** start **
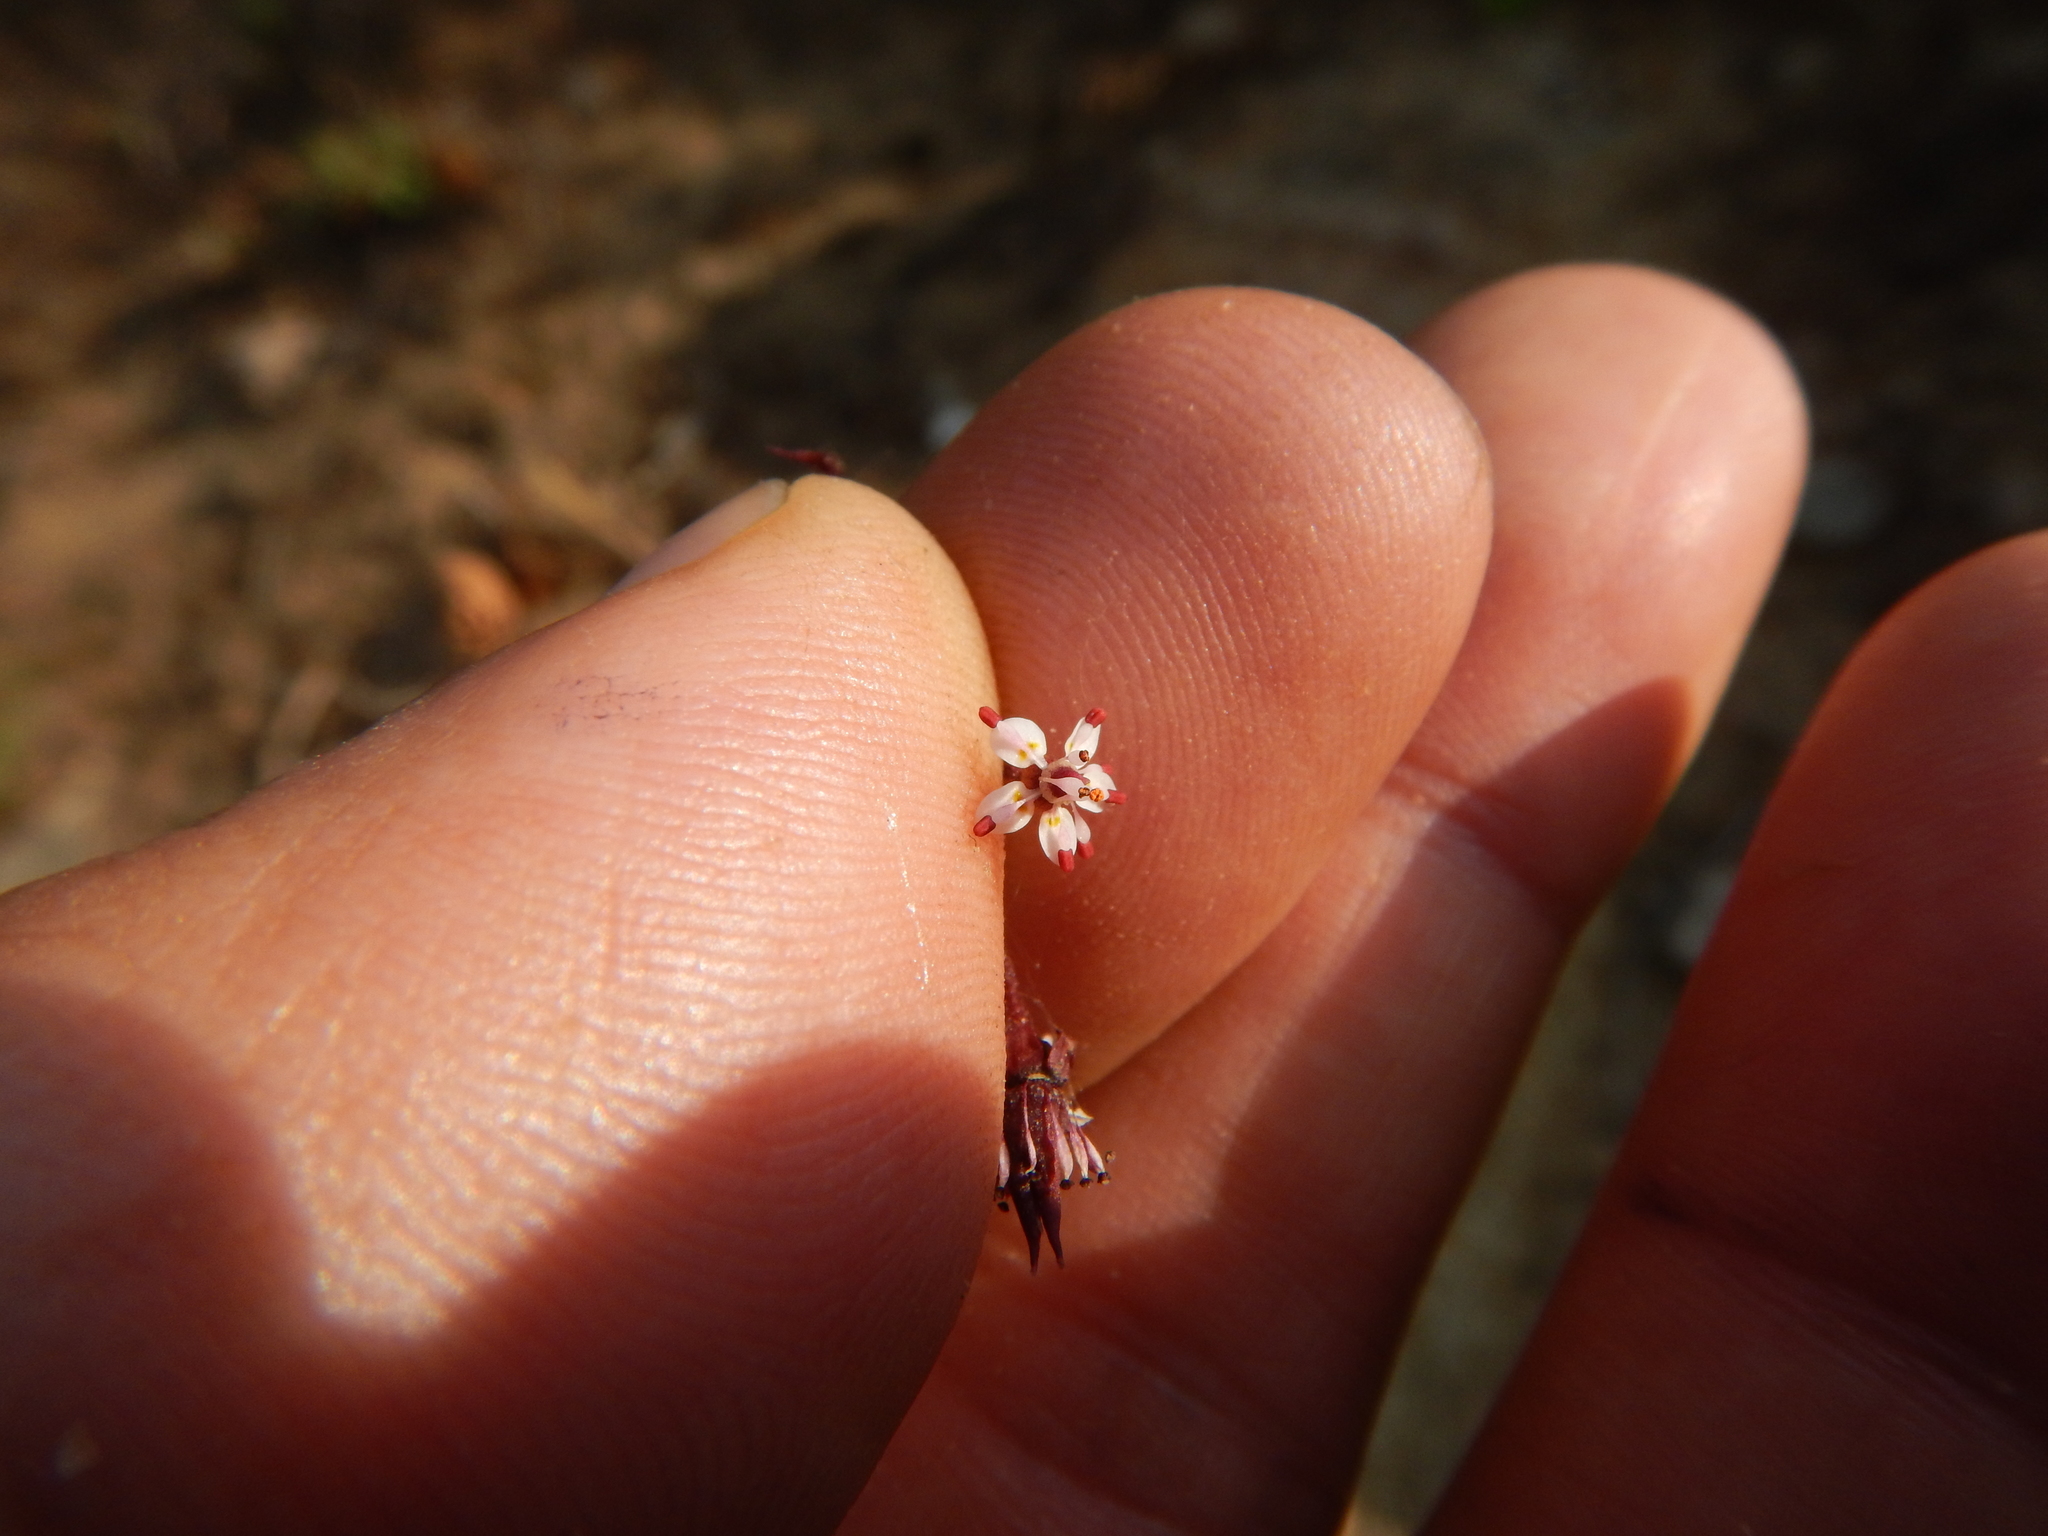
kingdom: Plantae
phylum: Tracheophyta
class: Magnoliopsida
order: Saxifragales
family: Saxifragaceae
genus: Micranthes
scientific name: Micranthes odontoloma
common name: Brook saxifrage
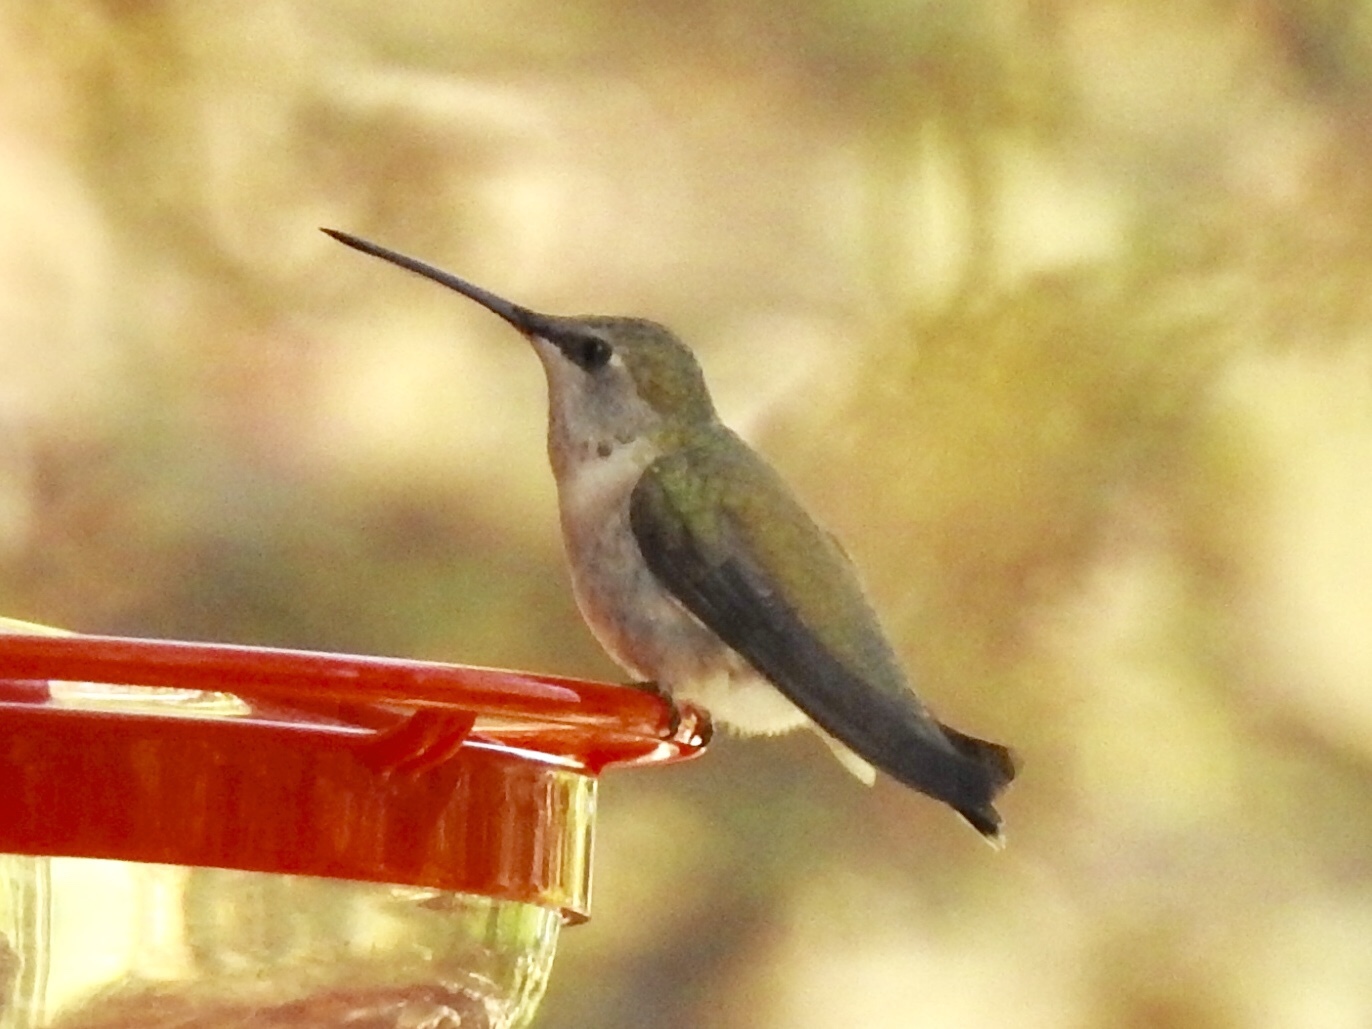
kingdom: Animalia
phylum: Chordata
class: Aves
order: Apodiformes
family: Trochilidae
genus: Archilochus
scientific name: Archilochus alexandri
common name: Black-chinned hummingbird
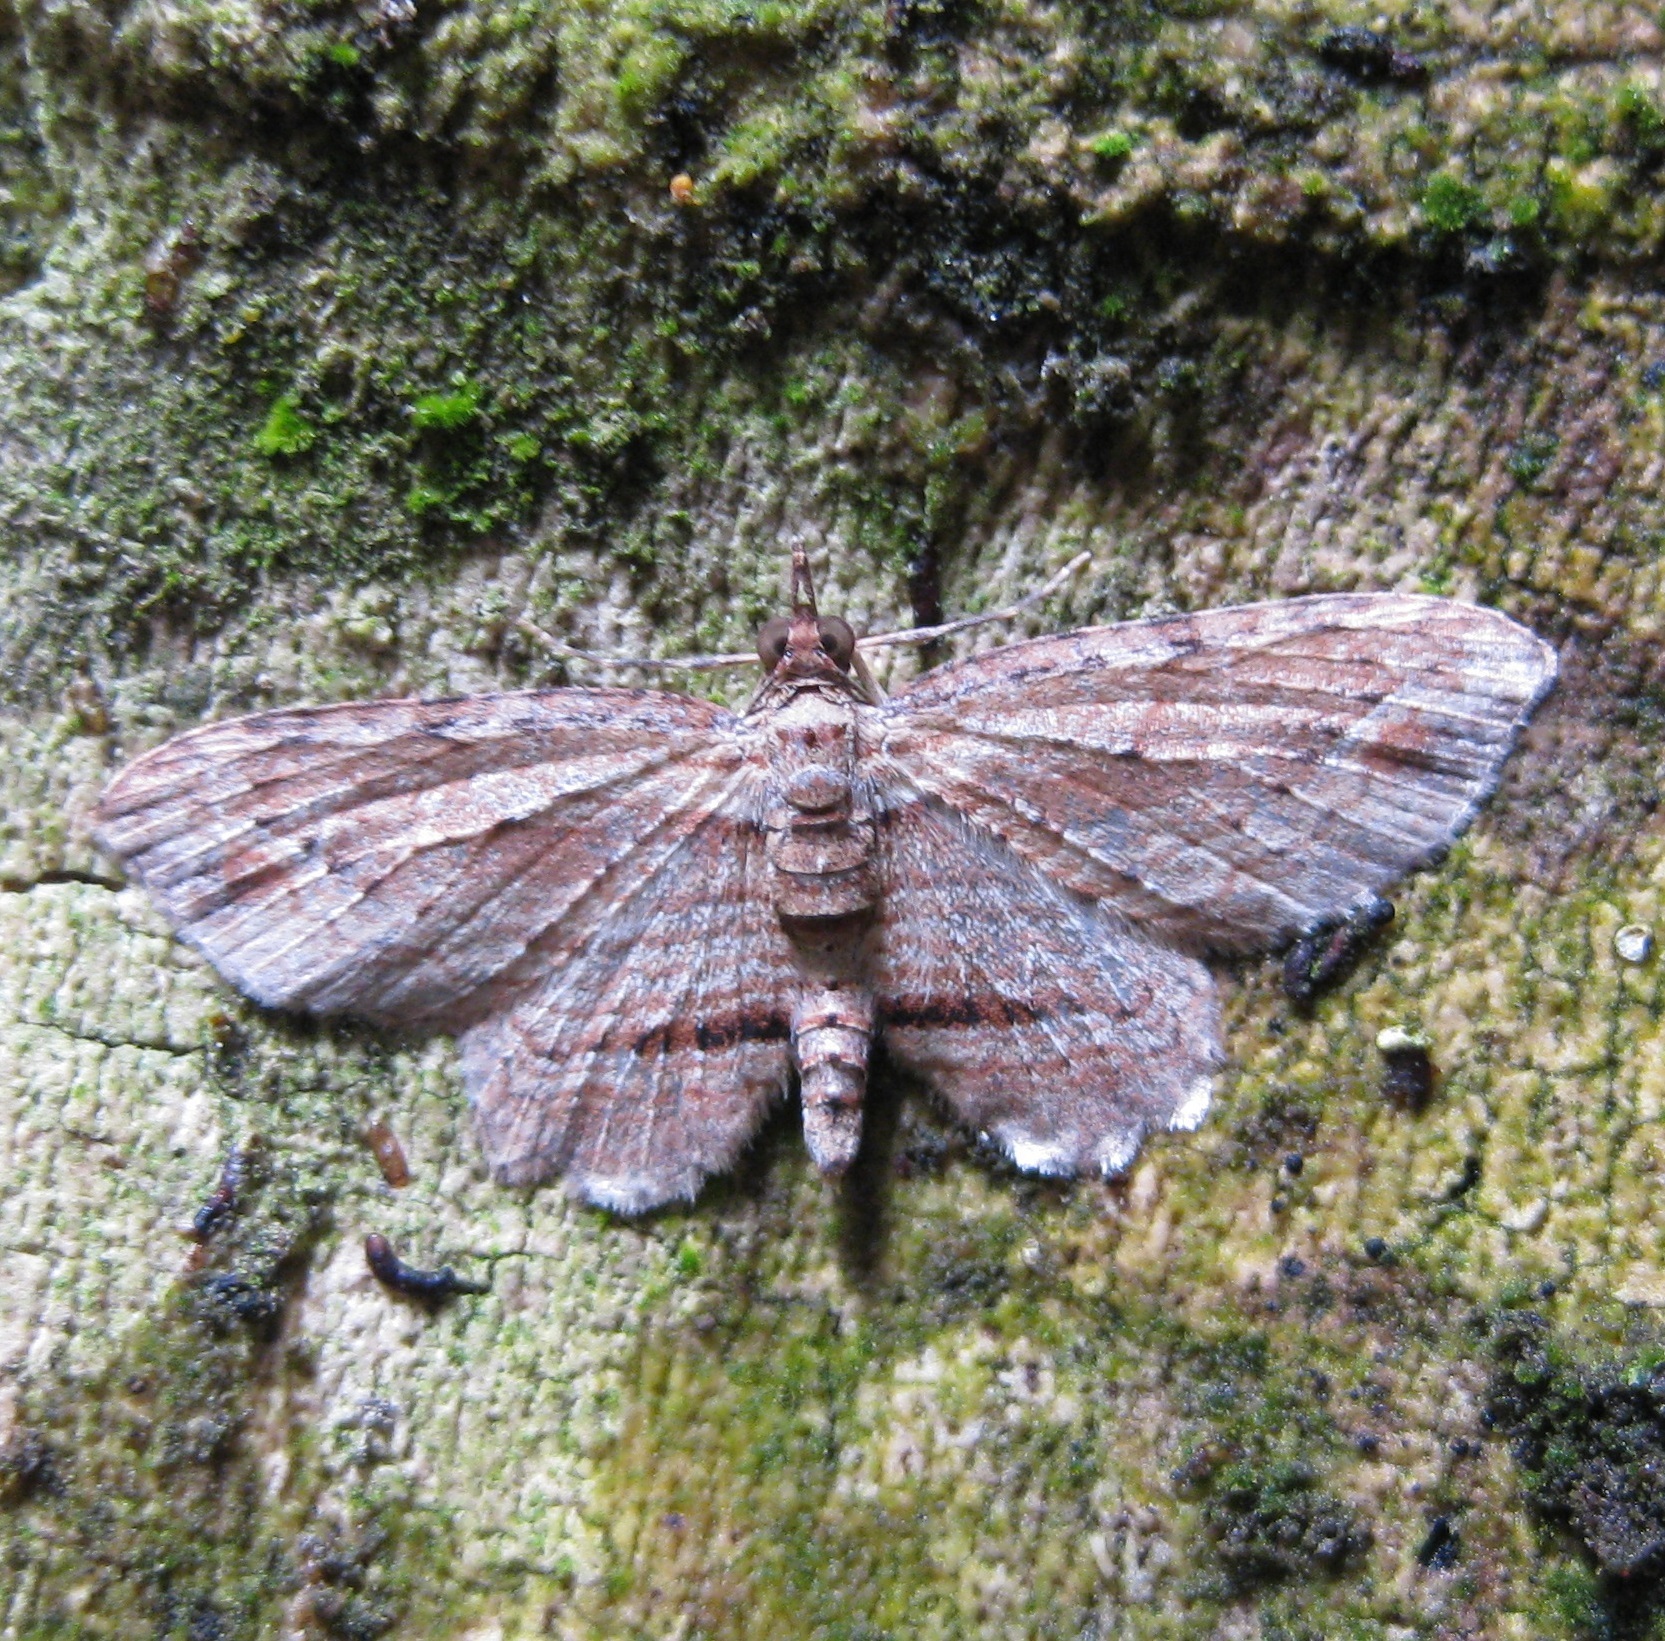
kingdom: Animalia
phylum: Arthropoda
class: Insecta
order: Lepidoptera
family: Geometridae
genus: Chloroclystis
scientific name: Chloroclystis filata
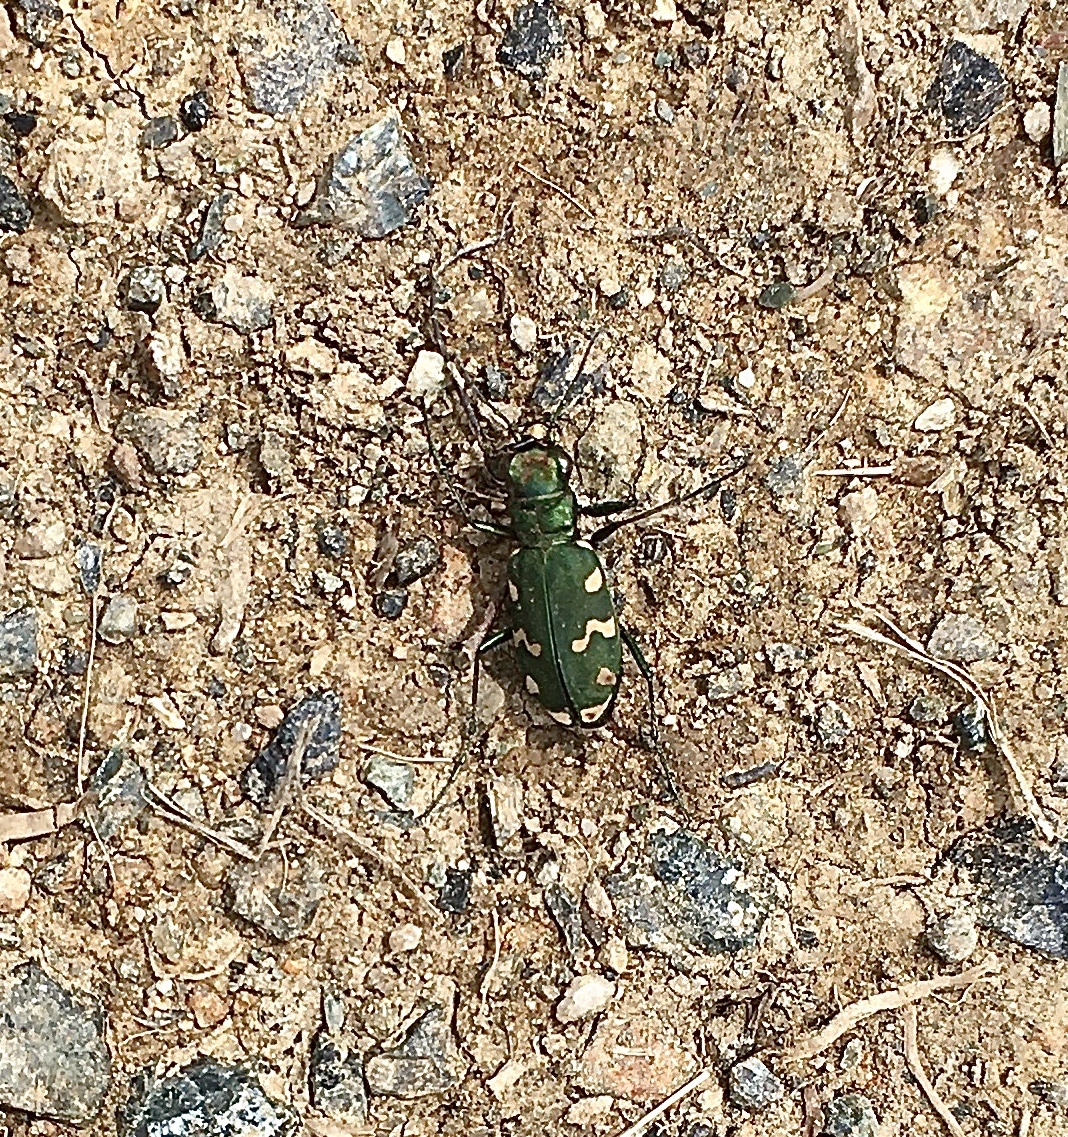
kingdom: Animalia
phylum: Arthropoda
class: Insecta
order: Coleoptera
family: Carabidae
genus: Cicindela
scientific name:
** end **
_Task directions_
Copy out all of the entries above without the pictures, putting "binomial name" wherever "scientific name" appears and keeping every other word the same.

_Task solution_
kingdom: Plantae
phylum: Tracheophyta
class: Magnoliopsida
order: Saxifragales
family: Saxifragaceae
genus: Micranthes
binomial name: Micranthes odontoloma
common name: Brook saxifrage
kingdom: Animalia
phylum: Chordata
class: Aves
order: Apodiformes
family: Trochilidae
genus: Archilochus
binomial name: Archilochus alexandri
common name: Black-chinned hummingbird
kingdom: Animalia
phylum: Arthropoda
class: Insecta
order: Lepidoptera
family: Geometridae
genus: Chloroclystis
binomial name: Chloroclystis filata
kingdom: Animalia
phylum: Arthropoda
class: Insecta
order: Coleoptera
family: Carabidae
genus: Cicindela
binomial name:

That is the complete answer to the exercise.